Padahal itu sama pasangan. Hadeuh, udah mau nenek kakek aja masih pake kodekodean… Tinggal blakblakan apa susah banget sih ya?
Dulu aku kayak gini bilang terserah, hahaha. Tapi, sekarang leih enak dikomunikasikan segala sesuatunya. Kalau sekarang tinggal bilang aja, “Aku mau makan kwetiaw!” Jadi suami segera membeli tanpa harus ada drama yang malah bikin kita bad mood seharian.
Ahahaha … kok merasa diingatkan kembali masa lalu ya …
Beneran deh, saya dulu juga sering bilang terserah karena malas untuk debat atau berkonflik. Tapi memang ujung-ujungnya lebih sering gak sesuai dengan keinginan.
Seiring berjalannya waktu, komunikasi jadi lebih terbuka. Apapun itu lebih baik dibicarakan dan menghindari kata terserah.
Kalau sudah muncul kata”terserah” di tengah perdebatan ringan untuk menentukan pilihan tuh, beneran deh, auto jadi beban. Kemungkinan yang muncul di kepala langsung banyak dan buat bergidik, terutama kalau yang nyeletuk tuh perempuan. Walaupun aku juga perempuan, rasanya lebih seru kalau berani mengungkapkan maunya tuh apa biar bisa diambil jalan tengahnya sampai menuju kata sepakat deh.
Menarik sekali ulasan soal ‘terserah’ ini
Hari ini dapat kata terserah dari pak suami hihihi. Kami lagi ngecat pagar dan rumah (ektsterior) dan saya ajak diskusi soal warna catnya, karena pengin ganti dari warna cat sebelumnya. Jadi tadi saya ke toko cat pilah-pilih sebenarnya enggak 100% yakin. Hahaha..Kuatir paksu enggak suka warnanya.
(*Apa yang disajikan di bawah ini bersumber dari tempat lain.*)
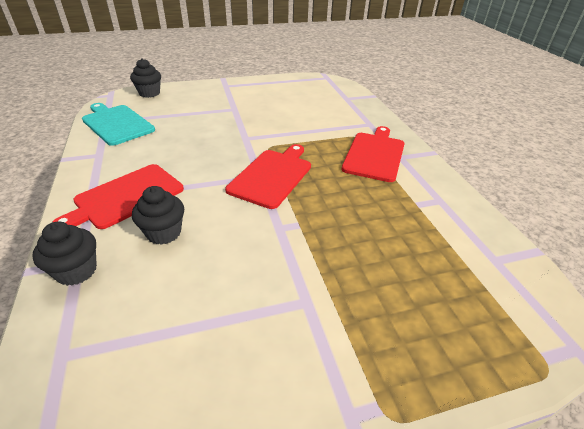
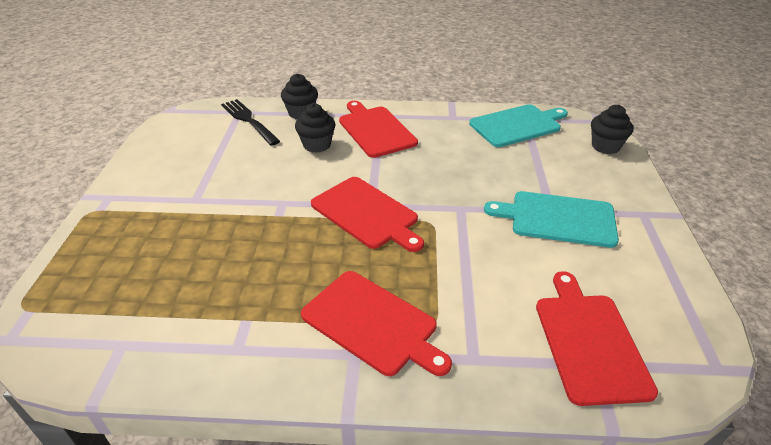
camera: 110 degrees right, 0 degrees up
(96, 327) = (249, 121): none -> black fork
(242, 107) = (558, 219): none -> turquoise cutting board
(334, 99) = (589, 342): none -> red cutting board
Karena biasanya kami berdua memutuskan hal seperti ini.
wkwkwk judulnya tolong 🤣
bener banget sih. kadang bete denger orang jawab terserah. tapi begtu kita kasih jawaban, eh malah nggak cocok. nyebelin kan ya hehe
paling gak suka sih sebenarnya dengan kata terserah itu, kayak yang gak ada pilihan dan pasrah apa yang ada aja sih kalau dikit-dikit terserah, padahal kan kalau berani bilang yang diinginkan bisa terhindar dari miskomunikasi juga jadinya.
Kalau menurut gue, emang lebih baik ngomong langsung aja sih, daripada bikin bingung dan akhirnya ngambek.
Tapi ya, itu dia, masalahnya kadang kita nggak mau langsung ngomong blak-blakan karena takut nyakitin hati orang. Dan akhirnya malah jadi lebih runyam karena nggak jelas. Jadi, kalau ngomong ya harus jelas, jangan sampai salah paham yang malah bikin masalah makin besar!